The overall process of RAG is divided into two steps:

  • The first is prior indexing, which is the process of building a knowledge base from private documents; this is the blue dotted link in the figure.

  • The second is instant querying, which is the process of querying and answering questions for the constructed knowledge base. This is the red dotted link in the figure. First search, then generate.

Effects of RAG

  • First, it gives LLM the ability to answer questions about private knowledge bases, thus reducing the illusion;

  • Second, it provides the original source of the reference in the answer to improve the search efficiency, and at the same time facilitates direct comparison with the original text to ensure the accuracy of the LLM answer. It plays an important role in intelligent question and answer, document summarization, data collation and other fields.



What is a prompt word (engineering)

    Prompts are text or instructions that provide input to the LLM to guide it to generate specific outputs.

Prompt word

    There are two types of prompts: system prompts and user prompts.
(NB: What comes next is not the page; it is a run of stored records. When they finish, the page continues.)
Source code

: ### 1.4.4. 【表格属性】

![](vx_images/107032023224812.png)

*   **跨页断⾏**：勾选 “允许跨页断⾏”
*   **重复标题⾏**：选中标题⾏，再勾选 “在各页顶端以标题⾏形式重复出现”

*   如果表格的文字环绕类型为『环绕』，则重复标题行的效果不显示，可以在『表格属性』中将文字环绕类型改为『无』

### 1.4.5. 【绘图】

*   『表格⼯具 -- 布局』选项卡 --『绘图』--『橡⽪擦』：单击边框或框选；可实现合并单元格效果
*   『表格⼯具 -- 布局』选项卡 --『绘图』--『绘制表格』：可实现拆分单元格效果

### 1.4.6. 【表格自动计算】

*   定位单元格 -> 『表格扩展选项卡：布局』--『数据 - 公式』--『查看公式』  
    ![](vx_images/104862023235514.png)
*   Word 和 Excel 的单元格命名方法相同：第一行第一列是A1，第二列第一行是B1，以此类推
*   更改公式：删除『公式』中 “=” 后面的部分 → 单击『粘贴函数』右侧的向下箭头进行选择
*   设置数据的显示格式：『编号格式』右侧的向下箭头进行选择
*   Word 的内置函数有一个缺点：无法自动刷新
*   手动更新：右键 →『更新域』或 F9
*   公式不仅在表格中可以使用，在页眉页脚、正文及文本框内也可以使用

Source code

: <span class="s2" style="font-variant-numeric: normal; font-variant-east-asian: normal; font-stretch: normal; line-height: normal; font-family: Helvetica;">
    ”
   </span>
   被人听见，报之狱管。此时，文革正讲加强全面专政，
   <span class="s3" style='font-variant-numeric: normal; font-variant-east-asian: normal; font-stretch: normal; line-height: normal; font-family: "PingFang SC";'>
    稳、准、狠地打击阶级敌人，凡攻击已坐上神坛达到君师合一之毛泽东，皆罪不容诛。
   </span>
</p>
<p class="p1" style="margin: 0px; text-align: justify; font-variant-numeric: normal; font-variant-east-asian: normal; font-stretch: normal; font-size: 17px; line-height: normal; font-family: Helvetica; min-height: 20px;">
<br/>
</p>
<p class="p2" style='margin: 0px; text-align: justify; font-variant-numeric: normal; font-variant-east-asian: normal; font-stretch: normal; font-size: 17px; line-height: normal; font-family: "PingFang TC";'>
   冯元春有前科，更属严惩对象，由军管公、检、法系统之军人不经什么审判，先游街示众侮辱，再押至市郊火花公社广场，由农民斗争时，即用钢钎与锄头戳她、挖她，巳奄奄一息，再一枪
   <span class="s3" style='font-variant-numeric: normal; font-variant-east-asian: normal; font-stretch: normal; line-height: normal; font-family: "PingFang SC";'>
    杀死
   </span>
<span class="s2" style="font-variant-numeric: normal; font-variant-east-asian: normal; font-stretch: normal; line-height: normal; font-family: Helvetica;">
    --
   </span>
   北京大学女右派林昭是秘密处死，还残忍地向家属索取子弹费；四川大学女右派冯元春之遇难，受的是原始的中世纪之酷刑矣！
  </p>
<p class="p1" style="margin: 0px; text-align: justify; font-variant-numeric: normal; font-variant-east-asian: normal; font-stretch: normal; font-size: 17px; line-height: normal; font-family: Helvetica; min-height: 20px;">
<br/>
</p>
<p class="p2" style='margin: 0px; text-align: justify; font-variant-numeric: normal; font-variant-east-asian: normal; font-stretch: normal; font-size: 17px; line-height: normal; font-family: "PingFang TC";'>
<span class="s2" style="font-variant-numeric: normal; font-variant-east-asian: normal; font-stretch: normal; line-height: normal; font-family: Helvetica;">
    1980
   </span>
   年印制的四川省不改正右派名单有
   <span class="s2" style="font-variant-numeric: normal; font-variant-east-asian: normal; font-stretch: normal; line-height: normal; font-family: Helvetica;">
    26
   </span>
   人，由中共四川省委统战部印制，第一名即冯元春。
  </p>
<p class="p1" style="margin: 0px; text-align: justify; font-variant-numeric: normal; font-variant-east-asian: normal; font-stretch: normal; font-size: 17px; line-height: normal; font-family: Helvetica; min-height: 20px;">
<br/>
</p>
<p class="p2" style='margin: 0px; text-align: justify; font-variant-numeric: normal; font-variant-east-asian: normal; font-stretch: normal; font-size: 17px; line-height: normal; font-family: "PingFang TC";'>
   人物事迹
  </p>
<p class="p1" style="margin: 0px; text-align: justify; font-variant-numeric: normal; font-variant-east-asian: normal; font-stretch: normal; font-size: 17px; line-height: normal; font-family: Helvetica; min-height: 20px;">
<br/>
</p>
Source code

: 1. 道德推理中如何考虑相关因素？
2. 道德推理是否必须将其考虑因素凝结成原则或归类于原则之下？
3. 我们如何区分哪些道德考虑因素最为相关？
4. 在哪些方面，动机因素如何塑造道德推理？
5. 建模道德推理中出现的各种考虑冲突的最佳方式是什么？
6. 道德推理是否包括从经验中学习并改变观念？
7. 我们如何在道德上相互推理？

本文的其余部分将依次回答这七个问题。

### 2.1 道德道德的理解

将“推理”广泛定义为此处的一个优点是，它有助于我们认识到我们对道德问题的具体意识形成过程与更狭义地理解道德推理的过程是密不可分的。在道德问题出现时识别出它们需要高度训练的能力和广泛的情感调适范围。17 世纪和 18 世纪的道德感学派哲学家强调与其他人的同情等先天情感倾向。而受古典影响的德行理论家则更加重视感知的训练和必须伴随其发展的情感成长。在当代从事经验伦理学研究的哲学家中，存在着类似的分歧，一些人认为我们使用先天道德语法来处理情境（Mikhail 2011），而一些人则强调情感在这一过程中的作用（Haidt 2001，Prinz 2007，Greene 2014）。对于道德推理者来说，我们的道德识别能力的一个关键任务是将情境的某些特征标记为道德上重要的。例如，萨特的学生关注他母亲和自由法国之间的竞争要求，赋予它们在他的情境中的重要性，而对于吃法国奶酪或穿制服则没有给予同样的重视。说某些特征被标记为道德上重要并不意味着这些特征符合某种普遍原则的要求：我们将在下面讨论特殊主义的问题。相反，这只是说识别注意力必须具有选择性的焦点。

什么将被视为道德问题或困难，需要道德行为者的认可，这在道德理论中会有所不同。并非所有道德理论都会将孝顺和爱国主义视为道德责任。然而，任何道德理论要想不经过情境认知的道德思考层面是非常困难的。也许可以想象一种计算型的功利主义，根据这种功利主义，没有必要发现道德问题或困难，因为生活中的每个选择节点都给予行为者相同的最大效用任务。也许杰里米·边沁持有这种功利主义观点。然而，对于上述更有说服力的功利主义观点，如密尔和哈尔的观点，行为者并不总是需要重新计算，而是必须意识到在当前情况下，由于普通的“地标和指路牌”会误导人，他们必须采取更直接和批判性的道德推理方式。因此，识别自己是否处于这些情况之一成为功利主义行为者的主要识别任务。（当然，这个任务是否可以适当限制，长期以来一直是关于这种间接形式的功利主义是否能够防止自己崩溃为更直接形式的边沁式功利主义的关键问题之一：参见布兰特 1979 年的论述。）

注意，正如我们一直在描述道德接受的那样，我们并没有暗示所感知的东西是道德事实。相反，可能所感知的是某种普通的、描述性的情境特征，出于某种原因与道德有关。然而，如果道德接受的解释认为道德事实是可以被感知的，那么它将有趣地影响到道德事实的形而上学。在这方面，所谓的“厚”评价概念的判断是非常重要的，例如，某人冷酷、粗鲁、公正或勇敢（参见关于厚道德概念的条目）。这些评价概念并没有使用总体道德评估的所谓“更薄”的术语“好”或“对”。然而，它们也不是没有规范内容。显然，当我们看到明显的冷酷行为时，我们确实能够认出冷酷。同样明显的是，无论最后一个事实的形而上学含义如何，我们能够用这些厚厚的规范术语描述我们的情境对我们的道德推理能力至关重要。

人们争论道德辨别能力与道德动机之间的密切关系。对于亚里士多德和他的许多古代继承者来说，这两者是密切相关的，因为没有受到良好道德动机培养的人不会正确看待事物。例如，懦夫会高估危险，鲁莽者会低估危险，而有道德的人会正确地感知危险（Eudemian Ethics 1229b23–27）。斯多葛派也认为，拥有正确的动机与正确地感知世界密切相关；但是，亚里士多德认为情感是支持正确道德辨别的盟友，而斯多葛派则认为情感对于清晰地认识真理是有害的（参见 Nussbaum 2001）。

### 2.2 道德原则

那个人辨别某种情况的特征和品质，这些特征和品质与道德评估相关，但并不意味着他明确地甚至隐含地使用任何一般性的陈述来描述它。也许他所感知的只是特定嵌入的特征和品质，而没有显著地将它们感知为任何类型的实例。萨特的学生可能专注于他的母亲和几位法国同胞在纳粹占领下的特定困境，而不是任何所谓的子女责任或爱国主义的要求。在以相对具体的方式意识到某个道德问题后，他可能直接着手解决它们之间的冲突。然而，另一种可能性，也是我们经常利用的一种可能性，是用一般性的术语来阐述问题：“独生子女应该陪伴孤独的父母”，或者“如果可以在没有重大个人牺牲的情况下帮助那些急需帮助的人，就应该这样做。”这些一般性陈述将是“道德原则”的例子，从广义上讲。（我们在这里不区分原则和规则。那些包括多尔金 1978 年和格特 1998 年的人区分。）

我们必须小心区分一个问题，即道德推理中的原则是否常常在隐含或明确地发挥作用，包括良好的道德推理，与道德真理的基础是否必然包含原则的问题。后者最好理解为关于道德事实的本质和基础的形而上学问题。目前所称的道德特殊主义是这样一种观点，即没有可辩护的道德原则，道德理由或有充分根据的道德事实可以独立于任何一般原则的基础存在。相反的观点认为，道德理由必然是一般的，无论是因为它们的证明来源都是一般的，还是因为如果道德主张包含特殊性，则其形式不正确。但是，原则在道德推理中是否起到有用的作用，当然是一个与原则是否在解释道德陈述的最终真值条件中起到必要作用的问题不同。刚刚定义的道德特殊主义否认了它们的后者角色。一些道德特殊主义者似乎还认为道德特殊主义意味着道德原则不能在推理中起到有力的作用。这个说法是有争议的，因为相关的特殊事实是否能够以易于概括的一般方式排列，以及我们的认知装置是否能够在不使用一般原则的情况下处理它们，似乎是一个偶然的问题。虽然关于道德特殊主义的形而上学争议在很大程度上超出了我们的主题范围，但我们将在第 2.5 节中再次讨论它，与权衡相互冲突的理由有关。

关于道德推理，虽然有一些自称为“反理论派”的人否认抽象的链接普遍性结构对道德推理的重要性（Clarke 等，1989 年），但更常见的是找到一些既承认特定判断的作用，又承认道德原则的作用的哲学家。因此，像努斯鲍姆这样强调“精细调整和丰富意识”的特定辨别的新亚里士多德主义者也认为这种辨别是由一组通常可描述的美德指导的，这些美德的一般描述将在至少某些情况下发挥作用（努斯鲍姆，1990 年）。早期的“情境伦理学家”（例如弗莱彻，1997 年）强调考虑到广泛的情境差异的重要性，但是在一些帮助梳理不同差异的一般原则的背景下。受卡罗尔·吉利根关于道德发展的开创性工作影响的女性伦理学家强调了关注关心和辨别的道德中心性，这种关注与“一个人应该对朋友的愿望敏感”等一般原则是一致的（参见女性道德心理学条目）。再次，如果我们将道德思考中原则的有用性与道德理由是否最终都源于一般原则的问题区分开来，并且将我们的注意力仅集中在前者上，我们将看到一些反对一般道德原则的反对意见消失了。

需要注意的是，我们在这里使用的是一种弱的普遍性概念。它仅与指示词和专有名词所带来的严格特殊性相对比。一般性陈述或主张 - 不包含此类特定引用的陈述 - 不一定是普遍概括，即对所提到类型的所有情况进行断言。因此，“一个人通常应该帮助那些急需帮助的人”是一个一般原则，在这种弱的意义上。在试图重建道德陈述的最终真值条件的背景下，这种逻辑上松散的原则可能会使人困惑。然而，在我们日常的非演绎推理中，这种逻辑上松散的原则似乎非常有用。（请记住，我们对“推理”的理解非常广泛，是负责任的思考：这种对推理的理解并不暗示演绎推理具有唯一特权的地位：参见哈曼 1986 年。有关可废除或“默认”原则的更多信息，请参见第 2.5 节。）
User prompts are user questions; system prompts are a set of initial instructions or background information built into the artificial intelligence application that points to the LLM, which is used to guide the behavior and response mode of the LLM.

    Generally speaking, prompt words refer more to user prompt words, that is, questions sent by users to LLM.

The influence of prompt words on LLM

    When generating text, LLM will try to understand and generate corresponding responses based on its understanding. The quality of the answers generated by LLM is affected by the user's prompt words. More complete prompt words can enable LLM to better understand user intentions and give more appropriate and complete answers.

How to optimize prompt words

    When asking user questions, instructions should be expressed clearly and specifically, and specific requirements should be put forward; if there are requirements for the output format of the LLM, it is best to provide reference text as an example.

How to write better prompts

    The basic components of a more complete prompt word:

  • Instructions: Actions that require the model to take on the text.

  • The object of the instruction: the text that needs to be processed by the model.

  • Example: Case or mental model prompt.

  • Output requirements: requirements for the content and format of output content;

  • Exception situations: Exception handling mechanism when the model cannot be executed or instruction information is missing.

    The following figure shows a specific example (asking about travel plans). It can be found that when directly using LLM provided by OpenAI, for example, in order to obtain a better question-answering experience, it takes a long time and more effort to write better and more complete prompts, and the user experience may become worse.